(EXERCISE INPUT)

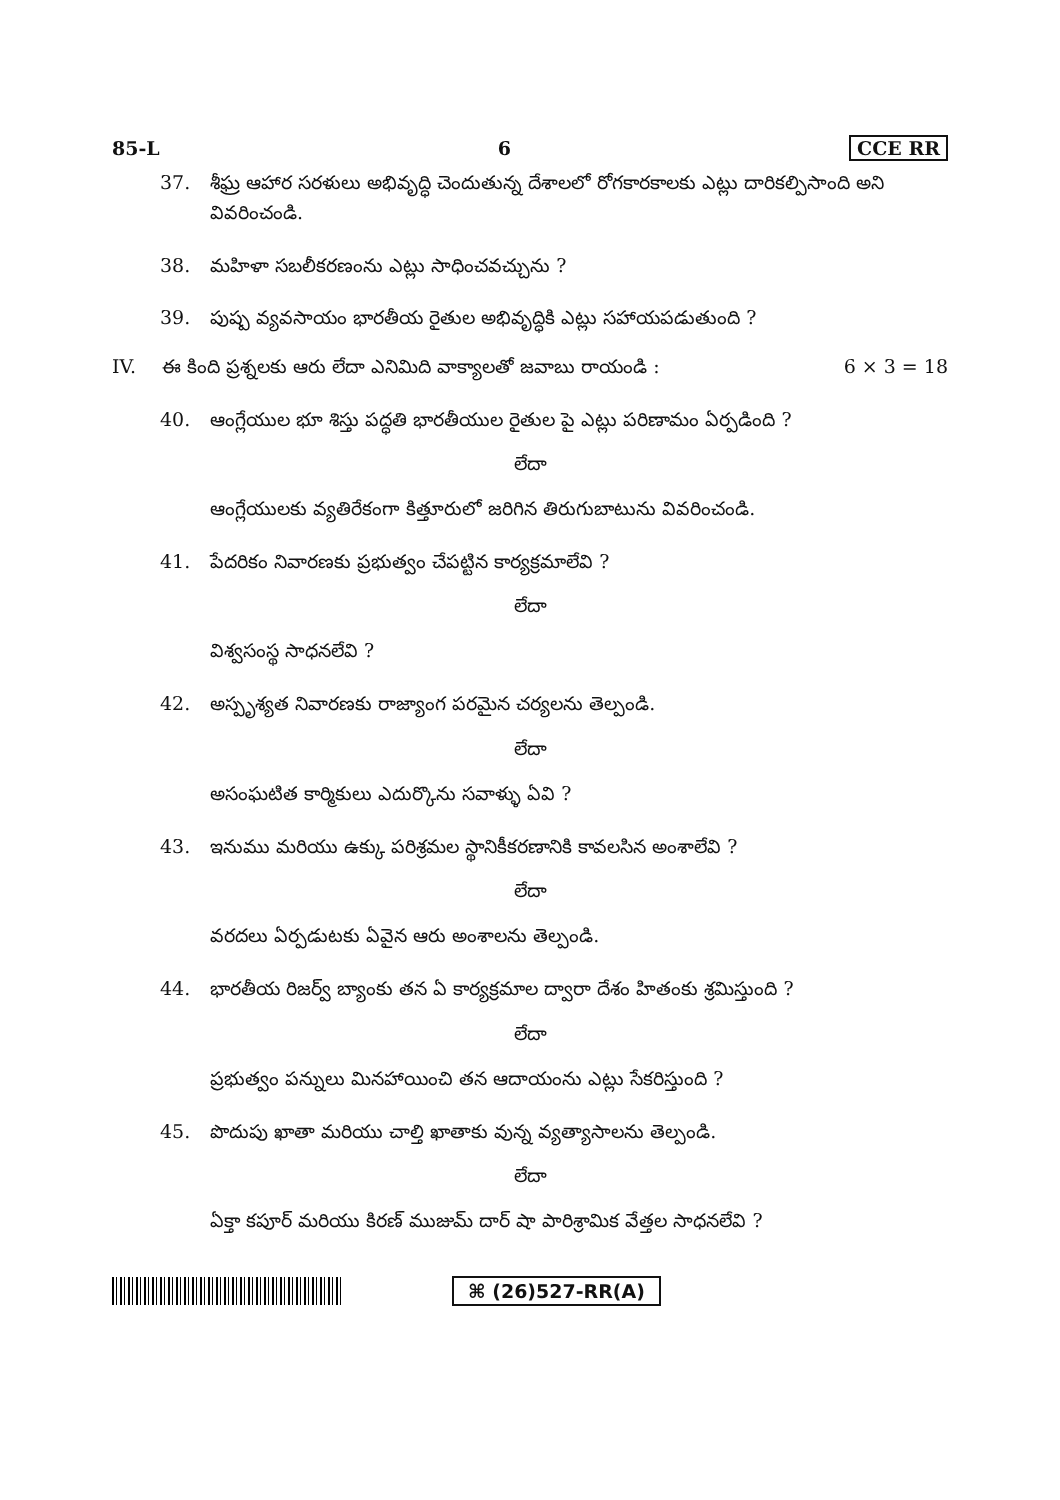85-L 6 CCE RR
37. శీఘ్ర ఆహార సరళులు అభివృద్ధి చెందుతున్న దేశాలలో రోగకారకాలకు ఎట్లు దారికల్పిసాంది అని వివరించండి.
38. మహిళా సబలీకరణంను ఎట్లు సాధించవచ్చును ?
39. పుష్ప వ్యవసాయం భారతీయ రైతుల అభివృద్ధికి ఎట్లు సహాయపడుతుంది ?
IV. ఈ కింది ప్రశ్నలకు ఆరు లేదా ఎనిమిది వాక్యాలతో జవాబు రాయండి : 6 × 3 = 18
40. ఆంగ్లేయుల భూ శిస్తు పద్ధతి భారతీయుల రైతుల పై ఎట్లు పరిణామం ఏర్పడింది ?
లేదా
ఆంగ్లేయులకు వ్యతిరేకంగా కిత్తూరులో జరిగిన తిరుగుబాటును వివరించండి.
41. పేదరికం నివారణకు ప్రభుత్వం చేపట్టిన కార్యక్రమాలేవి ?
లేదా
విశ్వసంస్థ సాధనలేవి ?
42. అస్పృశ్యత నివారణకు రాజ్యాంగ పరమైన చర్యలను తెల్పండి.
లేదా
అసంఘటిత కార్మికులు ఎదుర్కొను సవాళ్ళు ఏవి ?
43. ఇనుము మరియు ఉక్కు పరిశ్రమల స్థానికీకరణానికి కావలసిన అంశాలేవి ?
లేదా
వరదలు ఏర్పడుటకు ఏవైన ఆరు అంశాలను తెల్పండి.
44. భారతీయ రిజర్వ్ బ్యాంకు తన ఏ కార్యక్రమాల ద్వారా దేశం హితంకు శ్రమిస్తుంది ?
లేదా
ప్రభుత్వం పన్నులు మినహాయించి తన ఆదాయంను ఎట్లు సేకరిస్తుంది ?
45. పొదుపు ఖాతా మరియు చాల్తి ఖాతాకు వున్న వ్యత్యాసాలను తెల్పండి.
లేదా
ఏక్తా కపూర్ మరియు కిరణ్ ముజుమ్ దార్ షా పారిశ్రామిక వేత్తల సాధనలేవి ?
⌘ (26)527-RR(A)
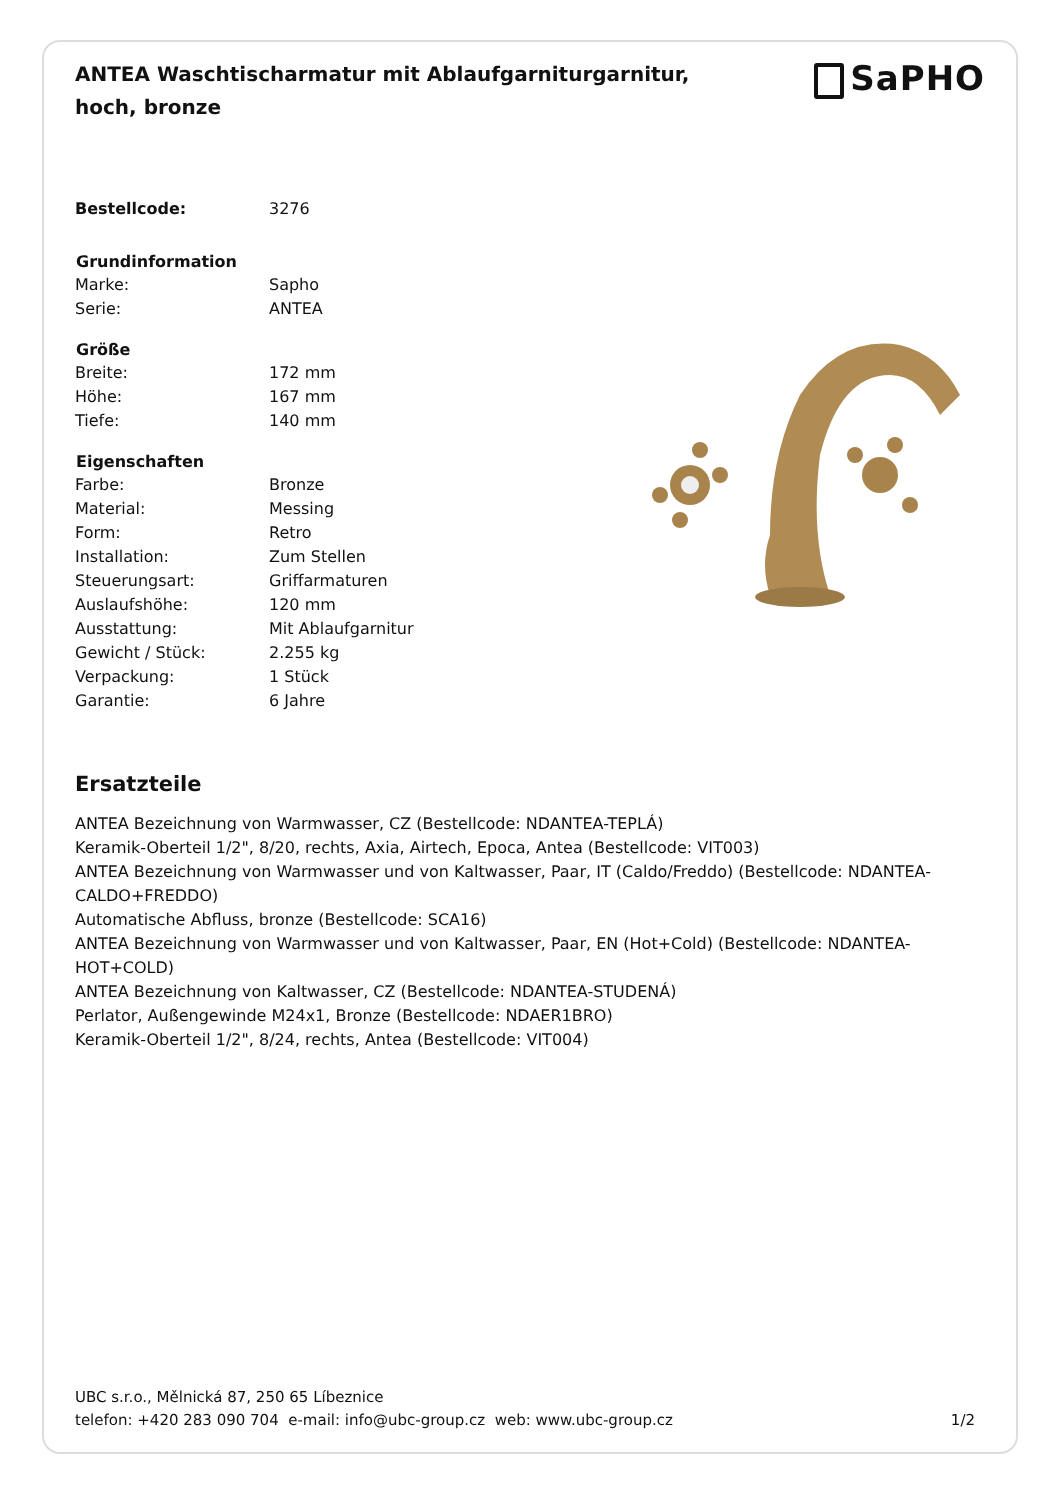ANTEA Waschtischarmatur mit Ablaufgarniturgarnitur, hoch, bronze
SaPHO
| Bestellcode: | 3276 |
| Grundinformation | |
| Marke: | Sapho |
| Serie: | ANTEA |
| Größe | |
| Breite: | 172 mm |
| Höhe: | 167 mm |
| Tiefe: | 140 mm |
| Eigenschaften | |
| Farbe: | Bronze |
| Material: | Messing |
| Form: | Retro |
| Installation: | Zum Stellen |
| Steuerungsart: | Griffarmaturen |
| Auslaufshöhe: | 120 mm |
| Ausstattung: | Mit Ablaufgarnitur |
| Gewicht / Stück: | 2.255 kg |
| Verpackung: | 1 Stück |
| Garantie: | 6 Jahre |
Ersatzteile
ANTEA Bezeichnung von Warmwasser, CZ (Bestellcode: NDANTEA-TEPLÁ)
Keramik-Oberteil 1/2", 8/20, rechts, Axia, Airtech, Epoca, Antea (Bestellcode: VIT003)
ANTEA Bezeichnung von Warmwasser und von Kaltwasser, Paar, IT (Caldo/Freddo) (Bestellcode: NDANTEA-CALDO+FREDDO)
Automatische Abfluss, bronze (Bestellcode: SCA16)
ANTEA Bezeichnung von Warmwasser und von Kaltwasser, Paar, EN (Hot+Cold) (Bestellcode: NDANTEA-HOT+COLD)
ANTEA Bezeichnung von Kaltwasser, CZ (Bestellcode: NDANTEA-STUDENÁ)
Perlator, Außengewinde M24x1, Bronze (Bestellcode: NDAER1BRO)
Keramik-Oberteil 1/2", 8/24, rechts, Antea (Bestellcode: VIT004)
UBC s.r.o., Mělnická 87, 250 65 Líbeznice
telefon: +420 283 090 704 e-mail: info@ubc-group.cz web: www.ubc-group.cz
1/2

(End EXERCISE INPUT)
(EXERCISE INPUT)

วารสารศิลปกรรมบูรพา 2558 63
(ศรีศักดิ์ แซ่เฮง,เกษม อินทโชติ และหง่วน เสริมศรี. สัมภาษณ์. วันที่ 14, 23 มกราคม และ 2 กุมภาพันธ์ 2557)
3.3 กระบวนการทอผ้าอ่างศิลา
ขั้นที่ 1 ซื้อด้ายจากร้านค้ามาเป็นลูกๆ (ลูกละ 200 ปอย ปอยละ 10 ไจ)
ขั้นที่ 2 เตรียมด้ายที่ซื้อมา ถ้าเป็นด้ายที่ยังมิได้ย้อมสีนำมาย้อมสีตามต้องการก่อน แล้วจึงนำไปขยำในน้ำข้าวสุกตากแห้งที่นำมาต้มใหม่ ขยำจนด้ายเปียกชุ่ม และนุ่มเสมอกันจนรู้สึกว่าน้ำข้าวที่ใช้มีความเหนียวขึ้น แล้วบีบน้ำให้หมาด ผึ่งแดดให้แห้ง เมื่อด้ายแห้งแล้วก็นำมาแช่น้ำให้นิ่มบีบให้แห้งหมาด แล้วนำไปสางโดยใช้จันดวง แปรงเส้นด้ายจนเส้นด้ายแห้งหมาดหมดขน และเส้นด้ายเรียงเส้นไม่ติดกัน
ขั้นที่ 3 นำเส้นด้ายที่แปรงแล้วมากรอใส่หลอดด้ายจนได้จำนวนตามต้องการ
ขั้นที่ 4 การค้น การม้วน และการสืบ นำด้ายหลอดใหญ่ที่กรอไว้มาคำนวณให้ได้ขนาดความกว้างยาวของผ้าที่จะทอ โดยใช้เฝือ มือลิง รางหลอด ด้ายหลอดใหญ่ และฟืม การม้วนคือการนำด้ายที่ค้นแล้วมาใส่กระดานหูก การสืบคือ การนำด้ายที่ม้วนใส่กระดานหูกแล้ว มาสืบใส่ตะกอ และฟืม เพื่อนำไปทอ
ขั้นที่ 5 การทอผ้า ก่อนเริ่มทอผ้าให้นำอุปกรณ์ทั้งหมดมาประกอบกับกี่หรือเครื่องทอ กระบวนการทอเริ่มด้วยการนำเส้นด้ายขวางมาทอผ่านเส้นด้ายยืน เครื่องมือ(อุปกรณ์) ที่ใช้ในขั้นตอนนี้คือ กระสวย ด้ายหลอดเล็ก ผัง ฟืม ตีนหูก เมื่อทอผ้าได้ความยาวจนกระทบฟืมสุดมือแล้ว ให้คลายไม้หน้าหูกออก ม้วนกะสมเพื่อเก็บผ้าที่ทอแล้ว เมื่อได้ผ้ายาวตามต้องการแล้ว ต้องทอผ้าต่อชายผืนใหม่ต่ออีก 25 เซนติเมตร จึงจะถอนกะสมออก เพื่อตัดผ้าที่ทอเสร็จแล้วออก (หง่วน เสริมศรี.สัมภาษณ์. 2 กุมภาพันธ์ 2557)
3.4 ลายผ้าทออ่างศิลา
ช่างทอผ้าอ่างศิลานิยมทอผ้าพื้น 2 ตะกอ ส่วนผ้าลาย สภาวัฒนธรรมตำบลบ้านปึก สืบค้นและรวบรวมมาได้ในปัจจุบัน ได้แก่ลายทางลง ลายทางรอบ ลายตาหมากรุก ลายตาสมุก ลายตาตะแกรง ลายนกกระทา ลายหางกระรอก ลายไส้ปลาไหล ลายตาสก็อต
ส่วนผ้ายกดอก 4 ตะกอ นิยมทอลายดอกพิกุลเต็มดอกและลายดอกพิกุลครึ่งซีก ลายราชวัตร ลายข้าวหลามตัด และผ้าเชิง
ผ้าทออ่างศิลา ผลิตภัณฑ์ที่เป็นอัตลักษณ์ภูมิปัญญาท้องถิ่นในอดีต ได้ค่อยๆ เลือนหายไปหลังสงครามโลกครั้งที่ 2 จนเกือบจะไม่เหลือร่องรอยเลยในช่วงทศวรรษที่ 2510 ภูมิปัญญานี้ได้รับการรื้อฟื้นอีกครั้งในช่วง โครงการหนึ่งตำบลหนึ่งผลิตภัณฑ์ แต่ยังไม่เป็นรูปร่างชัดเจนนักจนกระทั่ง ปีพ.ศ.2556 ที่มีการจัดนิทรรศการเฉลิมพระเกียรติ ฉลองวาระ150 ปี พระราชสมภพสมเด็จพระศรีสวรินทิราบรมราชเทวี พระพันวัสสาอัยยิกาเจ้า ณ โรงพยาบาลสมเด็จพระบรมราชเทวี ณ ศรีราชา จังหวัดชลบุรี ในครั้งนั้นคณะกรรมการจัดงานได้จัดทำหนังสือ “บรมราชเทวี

(End EXERCISE INPUT)

WORK REQUIRED
Taking the records above, print only and exactly the lines from the line with "85-L 6 CCE RR" to the line with "ANTEA Bezeichnung von Warmwasser, CZ", both kept, and exclude pictures.

TASK RESPONSE
85-L 6 CCE RR
37. శీఘ్ర ఆహార సరళులు అభివృద్ధి చెందుతున్న దేశాలలో రోగకారకాలకు ఎట్లు దారికల్పిసాంది అని వివరించండి.
38. మహిళా సబలీకరణంను ఎట్లు సాధించవచ్చును ?
39. పుష్ప వ్యవసాయం భారతీయ రైతుల అభివృద్ధికి ఎట్లు సహాయపడుతుంది ?
IV. ఈ కింది ప్రశ్నలకు ఆరు లేదా ఎనిమిది వాక్యాలతో జవాబు రాయండి : 6 × 3 = 18
40. ఆంగ్లేయుల భూ శిస్తు పద్ధతి భారతీయుల రైతుల పై ఎట్లు పరిణామం ఏర్పడింది ?
లేదా
ఆంగ్లేయులకు వ్యతిరేకంగా కిత్తూరులో జరిగిన తిరుగుబాటును వివరించండి.
41. పేదరికం నివారణకు ప్రభుత్వం చేపట్టిన కార్యక్రమాలేవి ?
లేదా
విశ్వసంస్థ సాధనలేవి ?
42. అస్పృశ్యత నివారణకు రాజ్యాంగ పరమైన చర్యలను తెల్పండి.
లేదా
అసంఘటిత కార్మికులు ఎదుర్కొను సవాళ్ళు ఏవి ?
43. ఇనుము మరియు ఉక్కు పరిశ్రమల స్థానికీకరణానికి కావలసిన అంశాలేవి ?
లేదా
వరదలు ఏర్పడుటకు ఏవైన ఆరు అంశాలను తెల్పండి.
44. భారతీయ రిజర్వ్ బ్యాంకు తన ఏ కార్యక్రమాల ద్వారా దేశం హితంకు శ్రమిస్తుంది ?
లేదా
ప్రభుత్వం పన్నులు మినహాయించి తన ఆదాయంను ఎట్లు సేకరిస్తుంది ?
45. పొదుపు ఖాతా మరియు చాల్తి ఖాతాకు వున్న వ్యత్యాసాలను తెల్పండి.
లేదా
ఏక్తా కపూర్ మరియు కిరణ్ ముజుమ్ దార్ షా పారిశ్రామిక వేత్తల సాధనలేవి ?
⌘ (26)527-RR(A)
ANTEA Waschtischarmatur mit Ablaufgarniturgarnitur, hoch, bronze
SaPHO
| Bestellcode: | 3276 |
| Grundinformation | |
| Marke: | Sapho |
| Serie: | ANTEA |
| Größe | |
| Breite: | 172 mm |
| Höhe: | 167 mm |
| Tiefe: | 140 mm |
| Eigenschaften | |
| Farbe: | Bronze |
| Material: | Messing |
| Form: | Retro |
| Installation: | Zum Stellen |
| Steuerungsart: | Griffarmaturen |
| Auslaufshöhe: | 120 mm |
| Ausstattung: | Mit Ablaufgarnitur |
| Gewicht / Stück: | 2.255 kg |
| Verpackung: | 1 Stück |
| Garantie: | 6 Jahre |
Ersatzteile
ANTEA Bezeichnung von Warmwasser, CZ (Bestellcode: NDANTEA-TEPLÁ)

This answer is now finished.